- _Text passage_:

= = = = = = =

Year 799 (DCCXCIX) was a common year starting on Tuesday (link will display the full calendar) of the Julian calendar. The denomination 799 for this year has been used since the early medieval period, when the Anno Domini calendar era became the prevalent method in Europe for naming years.

Events 
 By place 

 Europe 
 Autumn – Siege of Trsat: Višeslav, prince or duke of Dalmatian Croatia, decisively defeats an invading Frankish army under Eric of Friuli, during the siege at the fortress city of Trsat (Rijeka).

 Britain 
 King Eardwulf of Northumbria, worried about further rivals, has ealdorman Moll killed. Former king Osbald dies as an abbot in exile. He is buried in an unmarked grave in York Minster.

= = = = = = =

- _Dataset excerpts_:
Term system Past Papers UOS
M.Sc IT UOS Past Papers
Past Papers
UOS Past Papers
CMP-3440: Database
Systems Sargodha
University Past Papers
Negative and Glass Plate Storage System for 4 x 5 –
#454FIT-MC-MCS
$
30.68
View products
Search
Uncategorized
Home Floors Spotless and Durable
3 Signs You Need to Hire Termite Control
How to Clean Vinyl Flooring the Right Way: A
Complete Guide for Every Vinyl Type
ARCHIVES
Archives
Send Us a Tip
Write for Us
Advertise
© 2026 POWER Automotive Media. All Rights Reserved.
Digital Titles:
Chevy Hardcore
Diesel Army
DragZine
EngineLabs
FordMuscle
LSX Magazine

= = = = = = =

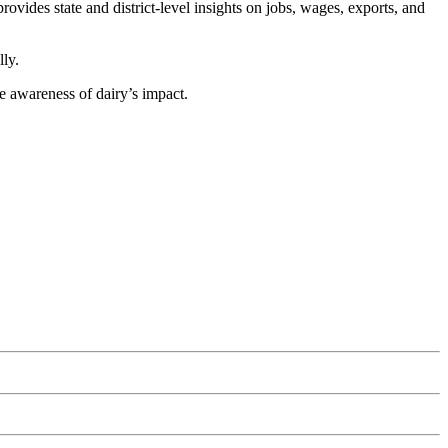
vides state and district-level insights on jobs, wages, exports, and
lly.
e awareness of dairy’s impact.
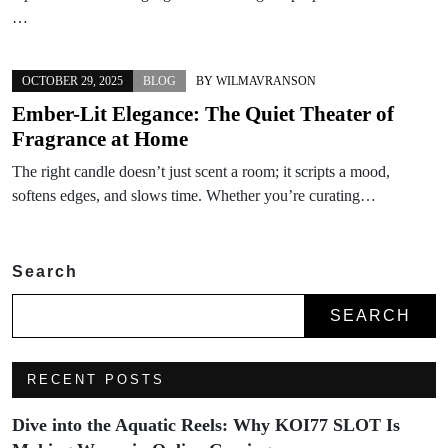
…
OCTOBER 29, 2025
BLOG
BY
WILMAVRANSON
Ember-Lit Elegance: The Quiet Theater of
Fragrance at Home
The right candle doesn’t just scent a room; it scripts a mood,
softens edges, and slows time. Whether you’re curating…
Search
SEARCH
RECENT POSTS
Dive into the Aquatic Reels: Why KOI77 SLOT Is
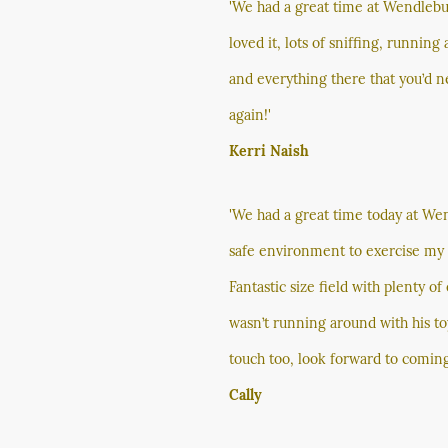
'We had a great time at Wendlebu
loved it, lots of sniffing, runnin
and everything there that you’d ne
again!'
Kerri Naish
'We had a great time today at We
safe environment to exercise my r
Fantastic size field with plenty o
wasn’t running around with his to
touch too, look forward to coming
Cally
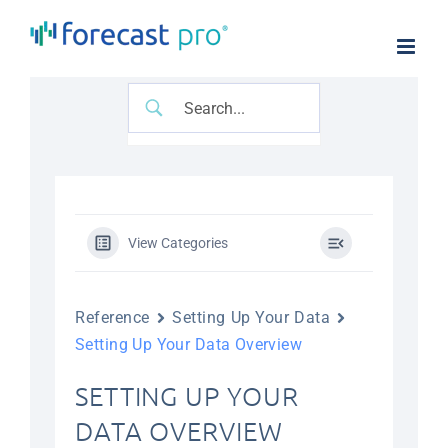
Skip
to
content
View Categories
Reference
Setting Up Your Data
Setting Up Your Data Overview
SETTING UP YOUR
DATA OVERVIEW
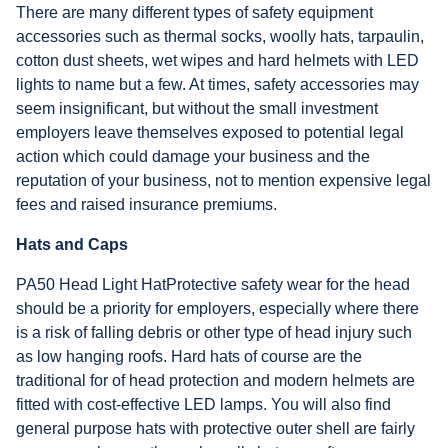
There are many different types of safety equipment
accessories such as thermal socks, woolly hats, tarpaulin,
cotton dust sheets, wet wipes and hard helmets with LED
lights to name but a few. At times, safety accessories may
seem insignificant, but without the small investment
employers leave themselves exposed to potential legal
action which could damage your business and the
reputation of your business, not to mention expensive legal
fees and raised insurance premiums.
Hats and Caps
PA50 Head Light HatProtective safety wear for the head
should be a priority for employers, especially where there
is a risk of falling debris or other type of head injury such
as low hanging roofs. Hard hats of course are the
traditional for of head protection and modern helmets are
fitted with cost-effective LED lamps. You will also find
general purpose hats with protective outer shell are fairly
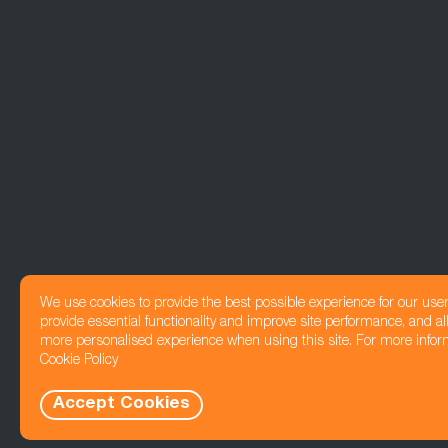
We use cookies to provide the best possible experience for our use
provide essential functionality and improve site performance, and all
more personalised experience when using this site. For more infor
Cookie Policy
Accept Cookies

= = = = = = =

- _Tasks and exercises_:
(a) Condense the paragraph of the text on the year 799 that begins "King Eardwulf of Northumbria" into a short bulleted list that keeps its main facts.
(b) Repeat word for word the passage of the text on the year 799 running from "Year 799 (DCCXCIX)" up to and including "of Trsat (Rijeka).".

- _Task-by-task outputs_:
(a)
- Worried about further rivals, King Eardwulf of Northumbria has ealdorman Moll killed.
- Former king Osbald dies as an abbot in exile.
- Osbald is buried in an unmarked grave in York Minster.

(b)
Year 799 (DCCXCIX) was a common year starting on Tuesday (link will display the full calendar) of the Julian calendar. The denomination 799 for this year has been used since the early medieval period, when the Anno Domini calendar era became the prevalent method in Europe for naming years.

Events 
 By place 

 Europe 
 Autumn – Siege of Trsat: Višeslav, prince or duke of Dalmatian Croatia, decisively defeats an invading Frankish army under Eric of Friuli, during the siege at the fortress city of Trsat (Rijeka).